Alors que la relation était difficile entre Joe Biden et Benyamin Netanyahou, dans quelle mesure le retour de Donald Trump à la Maison-Blanche influence-t-il les relations entre les États-Unis et Israël ?
J. Toureille : D’un point de vue personnel, il est certain que la relation entre l’actuel président américain et le Premier ministre israélien est bien meilleure que celle entre ce dernier et l’ancien président démocrate des États-Unis (1). Netanyahou souhaitait explicitement le retour de Trump à la Maison-Blanche (2). Mais si les relations personnelles ont grandement évolué depuis le début du second mandat de Trump, les relations entre les États-Unis et Israël n’évoluent pas significativement. Même si Joe Biden n’appréciait guère Netanyahou, il n’a jamais été jusqu’à remettre en cause le soutien indéfectible de sa propre administration au gouvernement israélien, en particulier après l’attaque du 7 octobre 2023.
Le 5 février dernier, le président Trump annonçait lors d’une conférence de presse commune avec Netanyahou, et visiblement à la surprise de ce dernier, qu’il voulait « prendre le contrôle » de Gaza (3). Comment expliquer cette déclaration ?
Il s’agit là de la principale illustration du changement de stratégie entre l’administration Trump et l’administration Biden. Ce dernier n’aurait en effet jamais osé aller jusqu’à proposer de prendre lze contrôle de la bande de Gaza, même si tout le monde sait que Gaza devra passer par un processus de reconstruction ambitieux et complexe à mettre en place, pour assurer la sécurité à long terme d’Israël et de la population palestinienne. La proposition de Donald Trump pousse la logique à son maximum. Il assume pleinement l’idée qu’il faut une intervention extérieure de très grande envergure pour reconstruire Gaza.
Par ailleurs, il faut aussi comprendre qu’en proposant cela, Donald Trump a « l’honnêteté » d’enterrer la solution à deux États. Si cela demeure l’horizon indépassable du conflit, cela fait une dizaine d’années que l’on sait que ça ne pourra pas se faire. Du côté palestinien, il n’y a pas les personnes pour le mettre en œuvre, et côté israélien, il y a des personnes qui ne veulent surtout pas d’un État palestinien. Lors de cette conférence de presse, Donald Trump reconnait, en proposant de prendre le contrôle de Gaza, que la solution à deux États relève de la chimère.
En parallèle, s’il n’y a pour le moment aucun plan concret pour avancer vers cette proposition, cela demeure néanmoins un signe clair envoyé à Israël qu’il n’y a pas d’efforts à fournir pour mettre en place les conditions préalables à l’établissement d’une solution à deux États. Israël est donc libre de continuer à procéder comme il l’entend, à Gaza ou en Cisjordanie.

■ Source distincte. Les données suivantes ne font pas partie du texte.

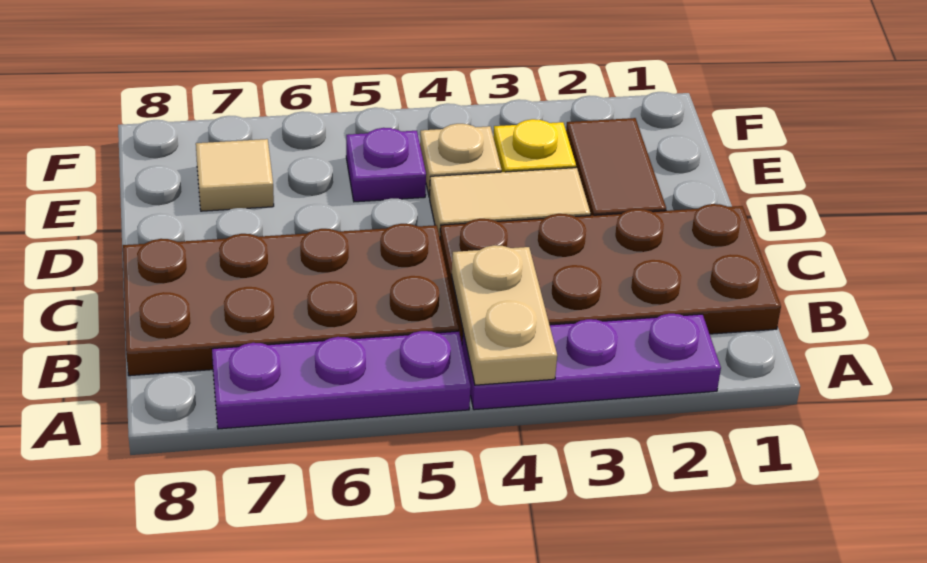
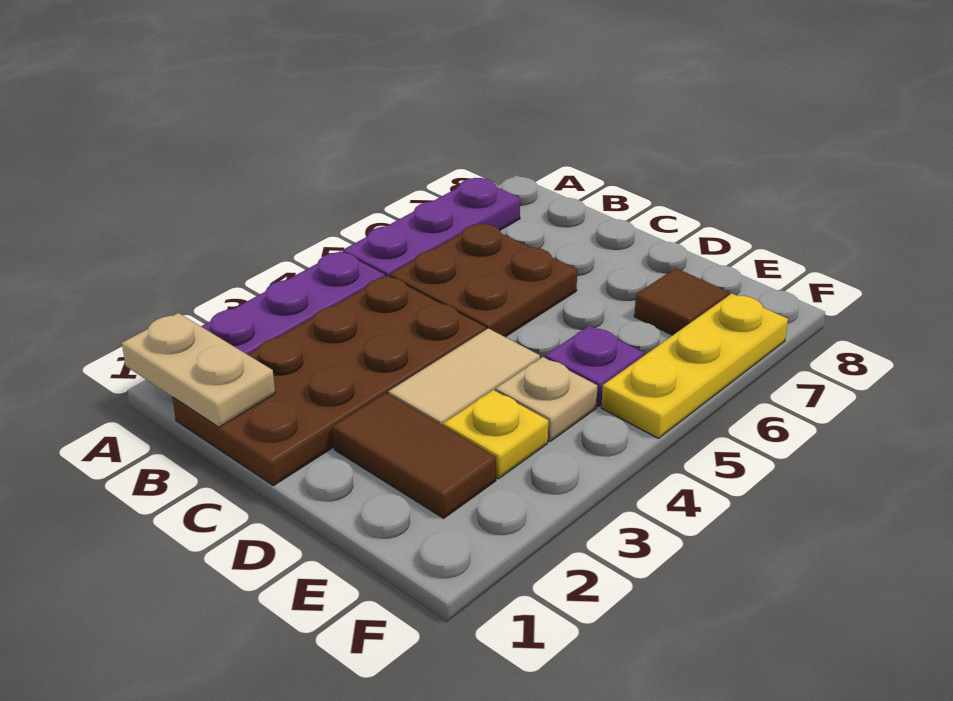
tan 1x2 plate [452,245,557,385] -> tan 1x2 plate moved to [122,313,275,427]
brown 2x4 plate [123,224,459,376] -> brown 2x2 plate [390,223,577,337]
tan 1x1 tile [196,139,274,211] -> brown 1x1 tile [634,268,729,335]
none -> yellow 1x3 plate [601,294,788,438]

Qu’en ont pensé les autorités israéliennes ?
Si Benyamin Netanyahou a semblé surpris en entendant cette annonce, il ne l’a pas non plus contredit, précisant même à son retour de Washington que « le président Trump est venu avec une vision complétement différente et bien meilleure pour Israël, une approche révolutionnaire et créative » (4). Par ailleurs, en Israël, si l’extrême droite israélienne fut très heureuse de cette annonce, il y a aussi une passivité de la société civile qui fait que l’on acte la disparition de la solution à deux États.
Netanyahou a déclaré que Donald Trump « est le meilleur ami qu’Israël ait jamais eu à la Maison-Blanche », après que Washington eut décidé d’envoyer une aide militaire d’environ 4 milliards de dollars à Israël. Que représente concrétement l’aide militaire américaine pour Israël ? Est-elle indispensable à la poursuite de ses opérations militaires ?
Il faut d’abord rappeler que Joe Biden était présenté comme le président le plus pro-israélien de toute l’histoire des États-Unis (5). Les Israéliens doivent donc se réjouir de connaitre les deux administrations les plus pro-israéliennes de l’histoire.
Pour un pays comme Israël, le montant de l’aide militaire fournie par les Américains n’est pas si significatif. D’autant plus qu’avant le 7 octobre 2023, des sénateurs républicains remettaient en question cette aide militaire, mais les évènements ont fait que cette réflexion n’était plus à l’ordre du jour.
Israël reste le premier bénéficiaire de l’aide militaire américaine — sauf cas particulier de l’Ukraine. Cette aide permet deux choses. D’une part une aide et un approvisionnement régulier en munitions et en outils militaires dont Israël semble encore assez largement dépendant. L’industrie militaire israélienne travaille d’ailleurs beaucoup avec son homologue américaine pour développer et améliorer ses armements. D’autre part, cette aide montre que, quoi que fasse Israël, les États-Unis demeurent un partenaire indéfectible de l’État hébreu.